As part of the collaboration, Recordati will oversee regulatory submissions and commercialization activities outside the U.S. The company will also manage country-specific early access programs where permitted by local regulations, leveraging its experience in rare diseases and international regulatory processes. Ionis will continue to direct the clinical development of zilganersen while preparing for its planned commercial launch in the United States.

Ionis Chief Executive Officer Brett P. Monia said Recordati’s extensive expertise in rare diseases and established commercial infrastructure make it an ideal partner to accelerate access to the treatment for patients beyond the U.S. He noted that both companies recognize the urgent unmet medical need in Alexander disease and share the goal of delivering the therapy to patients as quickly as possible.

For Ionis, the anticipated U.S. launch of zilganersen represents more than just another product introduction. If approved, the medicine would become the company’s first independently commercialized neurology therapy, supporting its long-term strategy of building a leadership position in treatments for serious neurological disorders.

The therapy is currently under review by the U.S. Food and Drug Administration, with a Prescription Drug User Fee Act (PDUFA) decision expected on September 22. Regulatory approval would position zilganersen as the first treatment specifically designed to modify the progression of Alexander disease rather than simply managing symptoms.

Recordati Chief Executive Officer Rob Koremans described the collaboration as a significant addition to the company’s growing rare disease portfolio. He said the agreement combines Ionis’ innovation in RNA-targeted therapeutics with Recordati’s global expertise in developing and commercializing medicines for rare diseases. According to Koremans, the companies are well positioned to maximize the therapy’s potential and provide a much-needed treatment option for patients living with the devastating neurological condition.

The licensing agreement follows encouraging clinical results reported by Ionis from the pivotal study evaluating zilganersen. The company recently announced additional positive data that reinforced the treatment’s potential benefits across multiple symptoms associated with Alexander disease.

The pivotal trial achieved its primary endpoint in patients aged five years and older. Participants receiving the 50 mg dose of zilganersen demonstrated statistically significant and clinically meaningful stabilization of gait speed, measured using the widely accepted 10-Meter Walk Test, after 61 weeks of treatment compared with the control group.

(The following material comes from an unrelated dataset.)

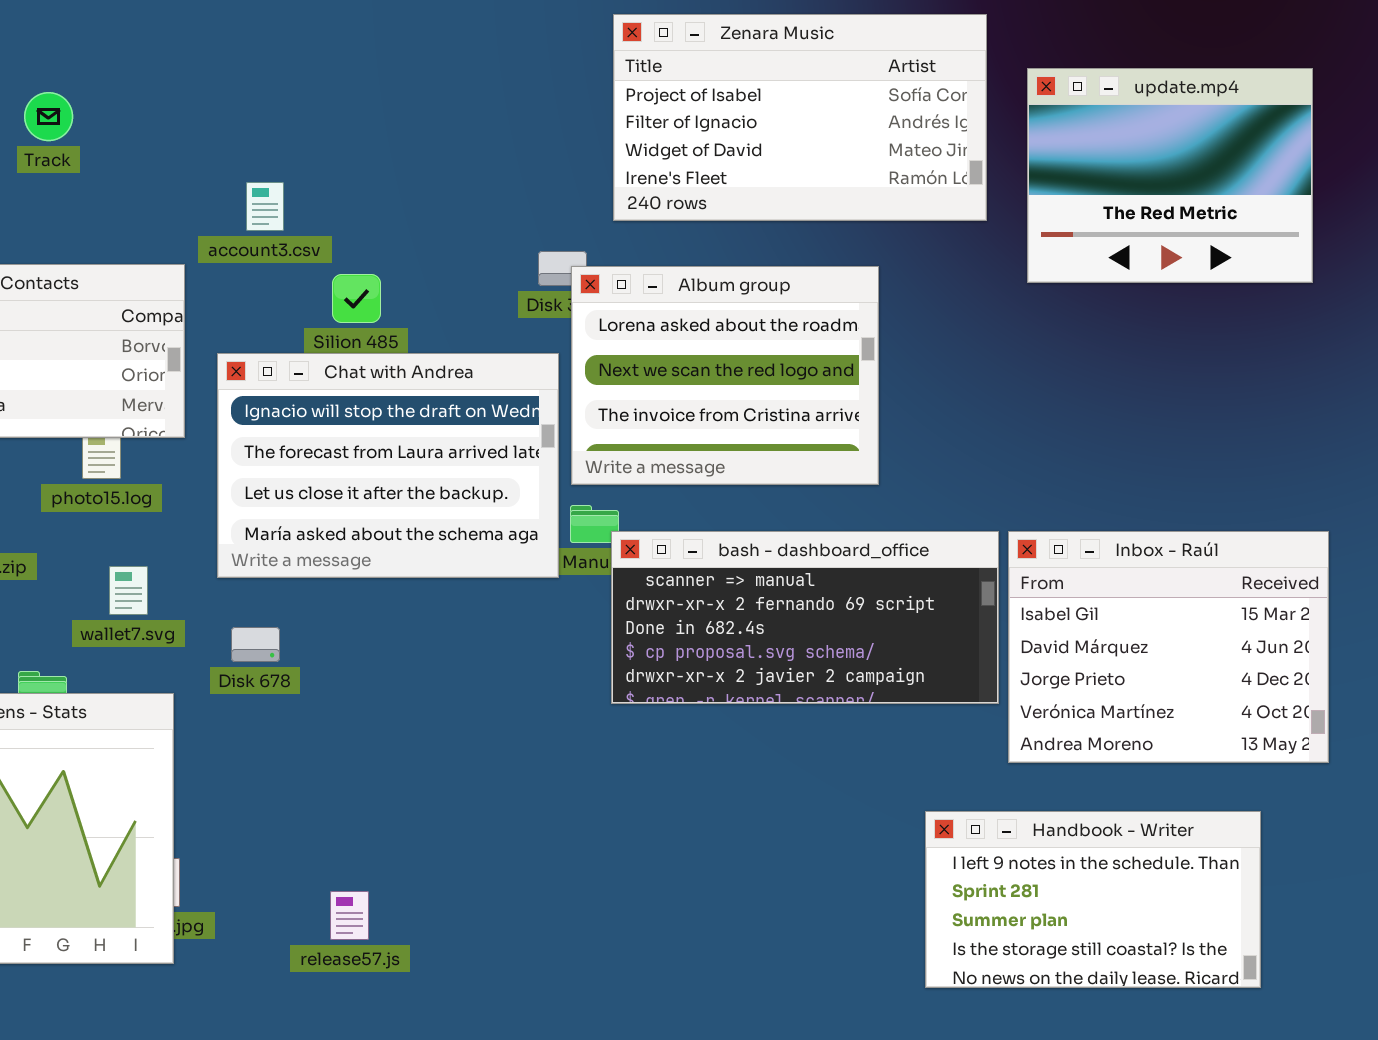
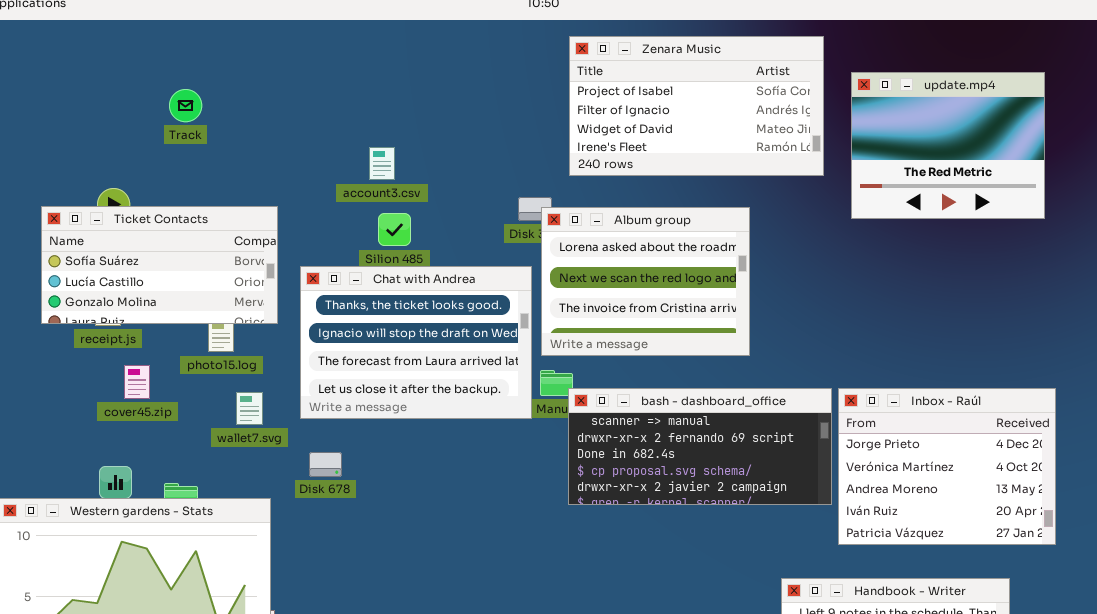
account3.csv: [246,182,284,231] -> [369,147,395,180], moved
Chat with Andrea: [217,353,559,578] -> [300,266,532,419], scrolled up 1 row
Inbox - Raúl: [1008,531,1329,763] -> [838,388,1056,545], scrolled down 2 rows
wallet7.svg: [109,566,148,615] -> [236,392,263,425], moved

Secondary and exploratory assessments, including evaluations reported by patients, caregivers, and clinicians, also consistently favored the investigational therapy.

Safety findings from the study further supported the treatment’s profile. Most adverse events were reported as mild to moderate, while serious treatment-emergent adverse events occurred less frequently among patients receiving zilganersen than those in the pooled control group.

Financially, the agreement provides Ionis with an upfront payment of $30 million. The biotechnology company will also be eligible for additional milestone payments tied to future development and commercial achievements, along with tiered royalties reaching up to the mid-20% range based on annual net sales outside the United States.

The partnership reflects a growing trend in the biotechnology industry, where innovative drug developers collaborate with established rare disease specialists to accelerate global regulatory approvals and expand patient access. Should zilganersen receive regulatory clearance, the collaboration between Ionis and Recordati could significantly improve treatment availability for patients affected by one of the world’s rarest neurodegenerative disorders.